Lee, the raffish drifter and professional burglar, lurks in semi-darkness, sitting on the sink, drinking beer, while his younger brother, Austin, a screenwriter, types by candlelight. It quickly becomes clear Austin is intimidated by Lee, who knows how to get inside people and vigorously scratch their innards. While Lee identifies and empathises with their drunken, destitute father, relegated to the fringes of society and that vast, physical metaphor for such, the desert, Austin is resolutely dismissive and discompassionate.
Or apparently so. Lee has come to resent his younger brother’s relative, outwardly visible success and has come to think his Ivy League sibling assumes he’s the smarter one. The fiercely competitive struggle culminates in Lee insinuating himself into a meeting between Austin and producer Kimmer. Lee makes an offer of golf apparently too good, or difficult, for Kimmer to refuse and, as the result of a wager on the game, supplants Austin’s project with his own. Tables are turned, symbolically and actually. Typewriters are smashed. Clubs bent. Everything gets horribly out-of-shape.

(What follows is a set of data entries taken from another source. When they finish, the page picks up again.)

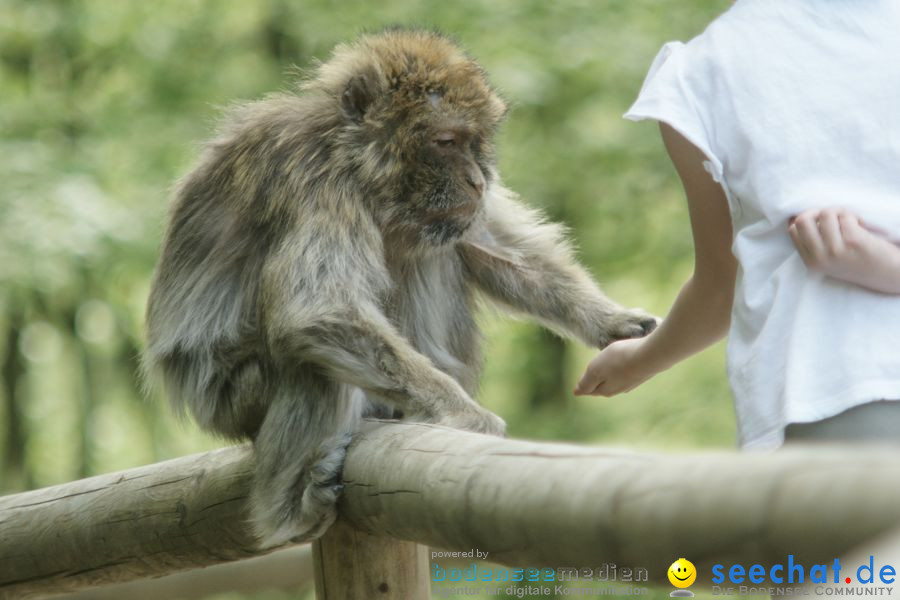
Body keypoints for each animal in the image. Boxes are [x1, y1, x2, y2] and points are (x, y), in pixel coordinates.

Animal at [144, 27, 656, 544]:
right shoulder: (317, 184)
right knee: (310, 366)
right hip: (230, 399)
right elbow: (318, 310)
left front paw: (613, 322)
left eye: (474, 142)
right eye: (446, 141)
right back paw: (288, 513)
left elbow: (495, 248)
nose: (476, 181)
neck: (355, 161)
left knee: (436, 250)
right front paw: (462, 413)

The reversal is pushed to the town limits: Austin is now the drunken one, out stealing toasters, while Lee clamours to devise his screenplay. Now it’s Austin that’s envious, correspondingly clamouring for the apparent, grass-is-greener adventure and freedom of Lee’s homeless lifestyle. He resolves to walk away from career, home, hearth, wife and kids to commune with cacti, as his older brother has done for so long.

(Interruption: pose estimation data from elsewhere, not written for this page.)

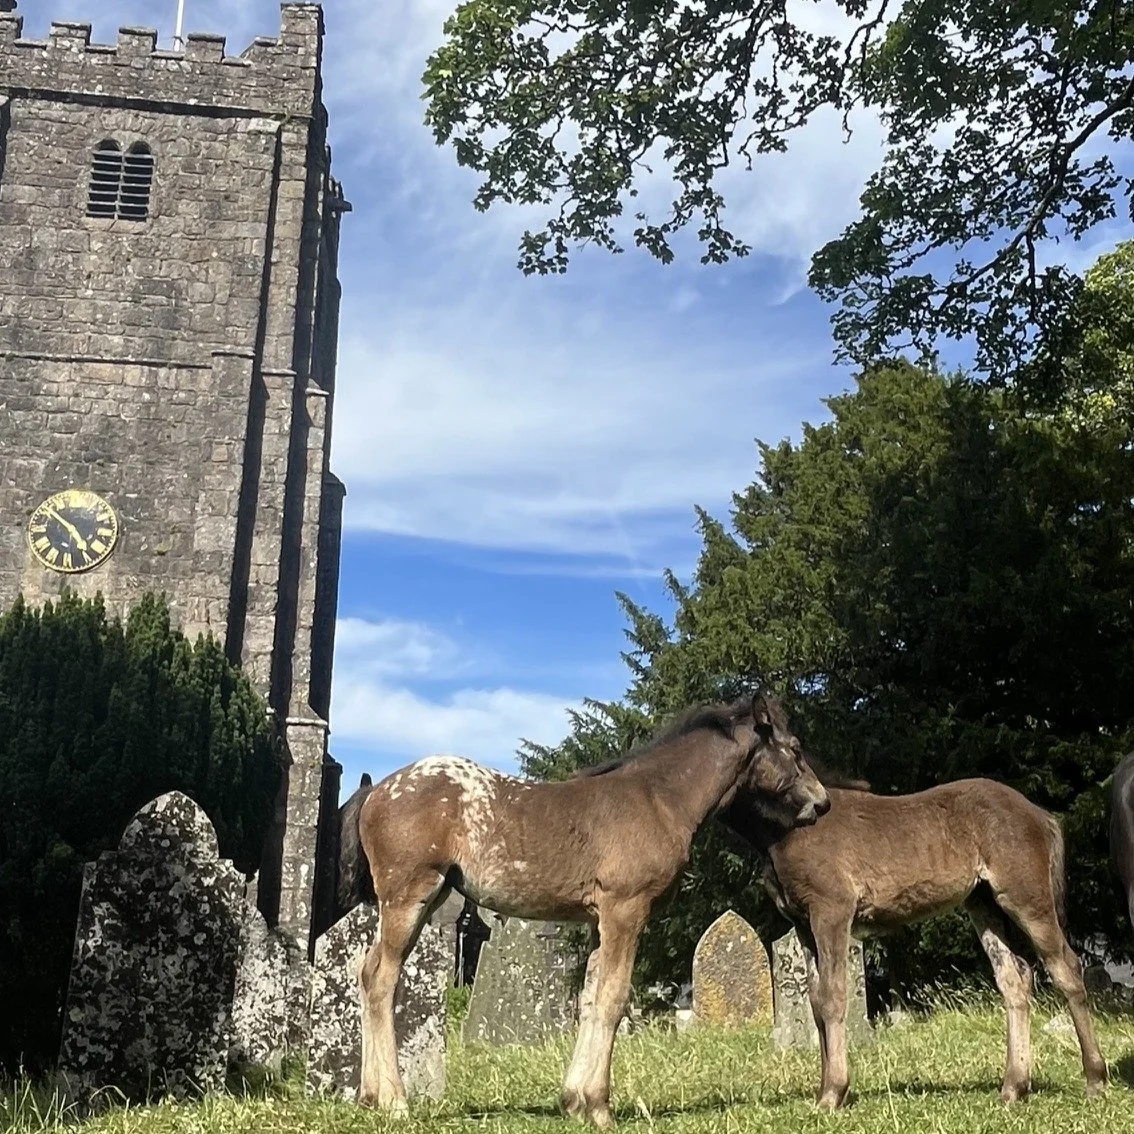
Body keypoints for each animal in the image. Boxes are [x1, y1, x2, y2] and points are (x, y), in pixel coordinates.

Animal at [338, 692, 829, 1127]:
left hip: (427, 899)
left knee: (367, 972)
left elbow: (590, 998)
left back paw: (367, 1097)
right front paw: (599, 1106)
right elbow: (614, 999)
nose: (822, 802)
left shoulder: (598, 921)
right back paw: (394, 1101)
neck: (658, 800)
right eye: (795, 748)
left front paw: (573, 1100)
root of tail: (378, 791)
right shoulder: (626, 910)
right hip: (409, 896)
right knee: (382, 979)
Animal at [721, 764, 1108, 1109]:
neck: (788, 829)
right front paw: (825, 1090)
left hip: (1026, 899)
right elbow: (816, 1002)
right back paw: (1014, 1086)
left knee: (1066, 969)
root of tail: (1040, 815)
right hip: (984, 904)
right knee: (1015, 978)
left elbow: (833, 998)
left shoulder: (832, 912)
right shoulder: (803, 924)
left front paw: (832, 1093)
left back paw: (1095, 1079)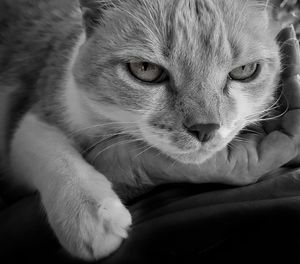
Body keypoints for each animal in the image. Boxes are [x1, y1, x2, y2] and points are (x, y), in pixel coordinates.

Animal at [0, 0, 282, 260]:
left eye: (244, 70)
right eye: (146, 69)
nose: (205, 127)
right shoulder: (39, 114)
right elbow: (52, 153)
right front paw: (89, 215)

Here are two boys pretending to be men, by turns stripped of the artifice of ego and status, revealing boys will be boys and are never really men. Manhood, and maturity, like the romance of the lonely, empty desert is a myth. The cactus is more a prickle repository than thirst-quencher. Dreams don’t come true, but are merely necessary figments, for psychic survival, of our fertile imaginations, desperately trying to water the desert of existence.

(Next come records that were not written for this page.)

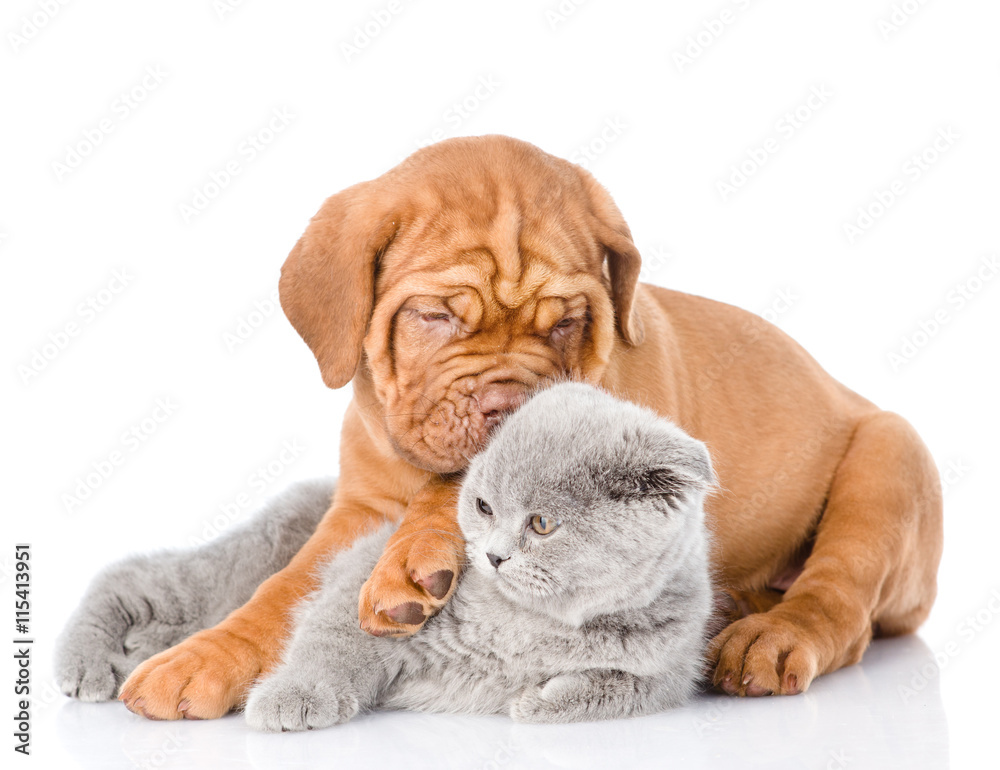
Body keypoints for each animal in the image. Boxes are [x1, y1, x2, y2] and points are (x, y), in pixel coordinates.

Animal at [241, 380, 712, 728]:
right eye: (484, 507)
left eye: (542, 523)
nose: (493, 556)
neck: (533, 623)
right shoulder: (375, 587)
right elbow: (331, 638)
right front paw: (293, 696)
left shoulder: (671, 670)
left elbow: (618, 688)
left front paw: (535, 701)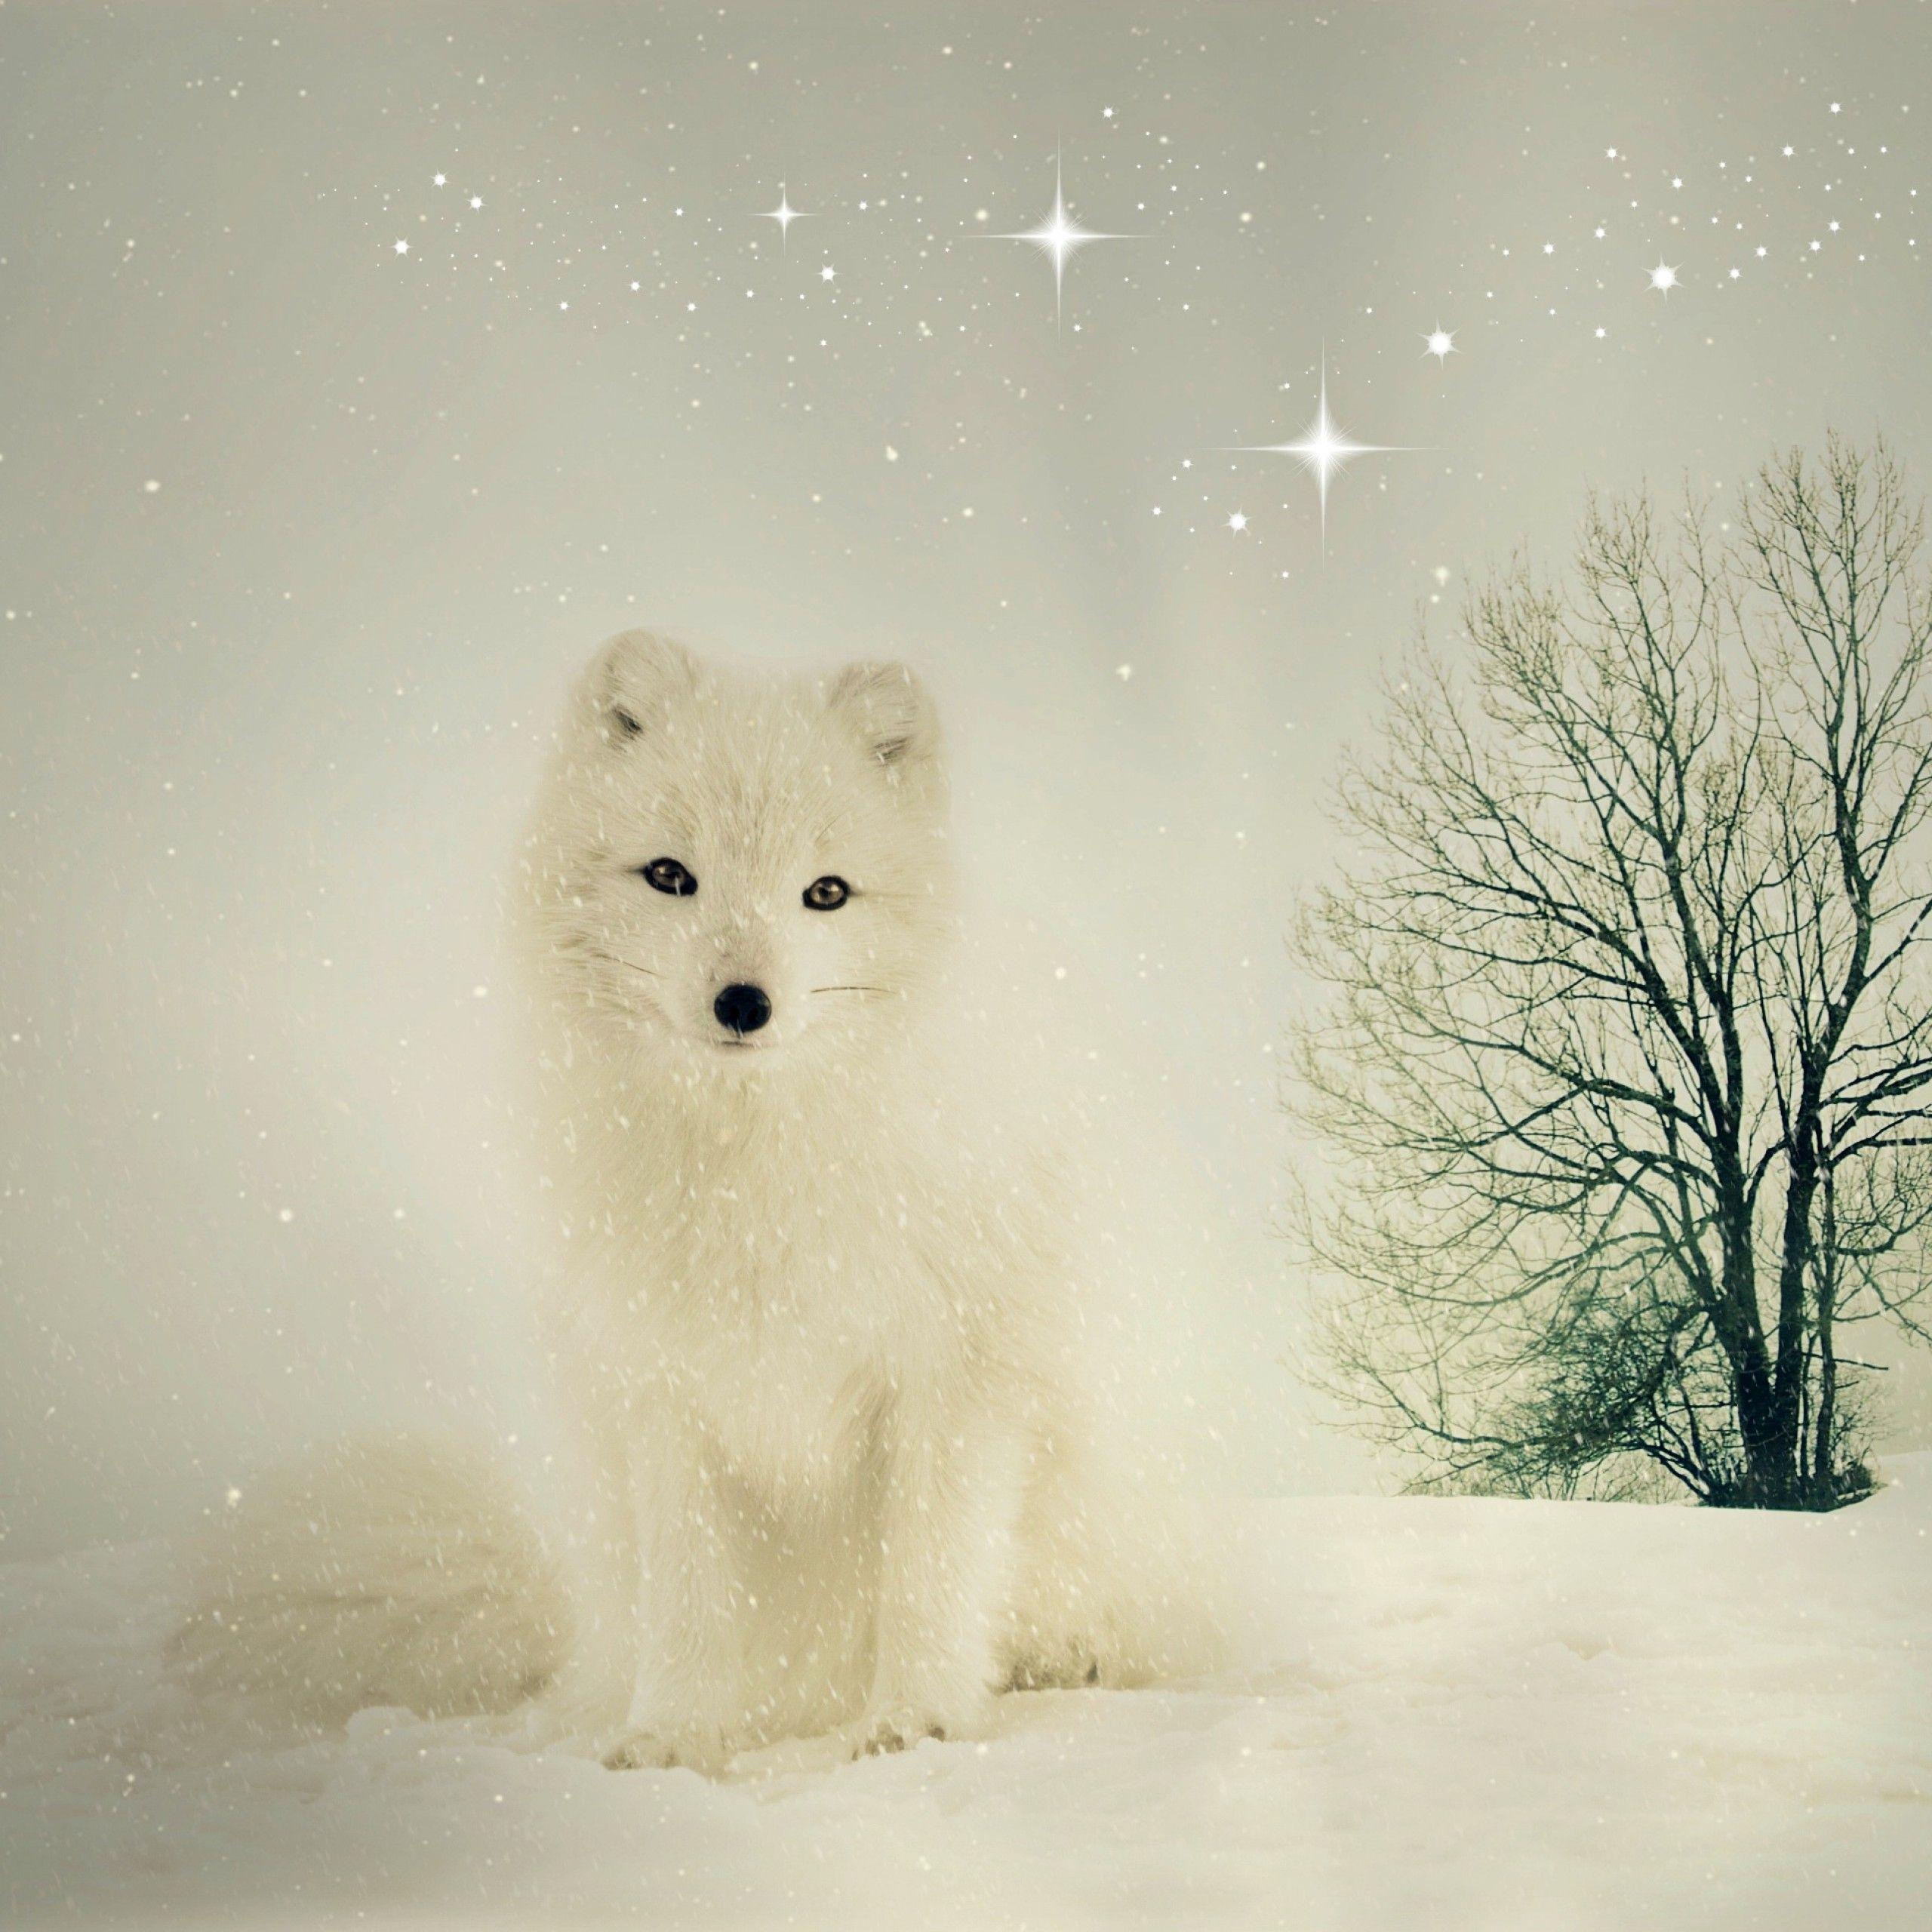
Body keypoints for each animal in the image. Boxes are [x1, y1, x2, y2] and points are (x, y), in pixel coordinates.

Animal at [168, 631, 1216, 1770]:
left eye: (826, 893)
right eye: (672, 876)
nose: (742, 1003)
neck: (750, 1166)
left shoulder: (958, 1372)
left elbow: (928, 1573)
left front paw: (914, 1720)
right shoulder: (664, 1388)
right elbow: (692, 1596)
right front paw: (672, 1738)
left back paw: (1057, 1659)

Mitchell and Dukes are good, but every much in the background. Blair and Cowell give, surely, the performances of their acting careers, to date: if they’ve done, or do, better yet, I will kneel in prayer, for their input and output here is worthy of deification. Blair is malevolent, worldly and loving in such balance as to completely define his character: his performance may well become a template for the role. I faithfully promise myself to never stoop to the critical cliche ‘triumphant!’, but it’s extremely hard to resist here. Cowell’s performance is brotherly in the sense also of being consummately complementary: yin to Blair’s yang, and vice-versa.
And, of course, much of the credit for the riveting action must fall at the feet of Hoffman, to say nothing of Shepard’s underlying subtlety, ingeniously masked by rampantly violent dramatic devices. As the theatrical year draws rapidly to a close, Cate Blanchett and Andrew Upton’s concentrated focus on American plays has been vindicated absolutely: True West capitalises on the sheer transcendence of August:Osage County and close-running Our Town. On the pretext of True West alone, even the faltering Long Day’s Journey Into Night can be forgiven.
True West is heavily invested with passion, skill, originality, vision, determination and steely sharpness.
Curtain Call rating: A+
The details: True West plays the Wharf 1 theatre until December 18. Tickets on the STC website.